Even better, not only did Final Fantasy VII win Game of the Year from myriad publications, sell nearly 13 million copies worldwide, and set new standards for its industry – it also managed to stand the test of time. Though its dated visuals may not wow players in the same way they did two decades ago, the game remains a solid experience even by today’s standards thanks to all of its individual aforementioned elements. That being said, its immense popularity finally resulted in 2020’s full-blown overhaul, so for those who never got a chance to experience the magic of the PS1 version and simply don’t want to take a trip in time, Final Fantasy VII: Remake provides a perfectly viable entry point, too. However, it only covers the first quarter of the original game rather than the entirety of the tale, leaving room for future releases to flesh out the remainder of the lengthy story laid out in the 1997 classic.
Where You Can Play It Now
Final Fantasy VII is available on a variety of modern devices, but it’s worth noting that they’re all based off of the PC version. Additionally, the PS4, Xbox One, and Switch versions offer an optional turbo mode that allows you to speed up the game, which can help speed up grinding significantly and makes obtaining trophies and achievements on respective platforms much faster.

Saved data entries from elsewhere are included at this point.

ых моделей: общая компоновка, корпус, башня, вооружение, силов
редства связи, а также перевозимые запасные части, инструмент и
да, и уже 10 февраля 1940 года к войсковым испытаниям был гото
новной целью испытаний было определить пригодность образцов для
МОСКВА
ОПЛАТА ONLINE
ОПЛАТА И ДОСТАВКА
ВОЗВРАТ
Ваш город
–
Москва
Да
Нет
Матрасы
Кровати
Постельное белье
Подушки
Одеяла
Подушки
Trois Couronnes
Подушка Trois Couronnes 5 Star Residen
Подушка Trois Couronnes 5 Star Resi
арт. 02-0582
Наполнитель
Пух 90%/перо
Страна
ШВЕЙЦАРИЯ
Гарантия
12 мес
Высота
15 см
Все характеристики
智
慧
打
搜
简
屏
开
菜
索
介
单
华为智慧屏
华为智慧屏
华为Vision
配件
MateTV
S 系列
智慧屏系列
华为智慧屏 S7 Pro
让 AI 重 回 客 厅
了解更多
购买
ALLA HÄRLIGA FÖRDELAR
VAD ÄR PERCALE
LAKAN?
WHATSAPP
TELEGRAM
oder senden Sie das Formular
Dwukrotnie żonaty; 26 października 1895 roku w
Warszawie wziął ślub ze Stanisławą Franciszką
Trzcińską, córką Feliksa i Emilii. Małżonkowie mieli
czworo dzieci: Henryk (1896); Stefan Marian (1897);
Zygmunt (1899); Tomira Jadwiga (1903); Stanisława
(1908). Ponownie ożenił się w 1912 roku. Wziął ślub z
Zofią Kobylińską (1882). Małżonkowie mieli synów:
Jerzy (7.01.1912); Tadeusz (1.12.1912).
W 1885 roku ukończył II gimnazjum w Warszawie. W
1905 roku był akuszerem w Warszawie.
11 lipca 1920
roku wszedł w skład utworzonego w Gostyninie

Additionally, the PS4 and Xbox One versions are playable via backwards compatibility on the PlayStation 5 and Xbox Series consoles.
Here’s the modern platforms on which you can access Final Fantasy VII:
- PC (via Steam)
- PlayStation 4
- Xbox One
- Nintendo Switch
There’s clearly no shortage of places to play Final Fantasy VII, but you’ll have some issues if you want to catch up on the rest of the series. Final Fantasy VII: Crisis Core remains exclusive to Sony’s discontinued PSP, while Final Fantasy VII: Before Crisis was only released on old-school mobile devices. You can, however, dive into the first entry in the Final Fantasy VII: Remake saga right away on PS4.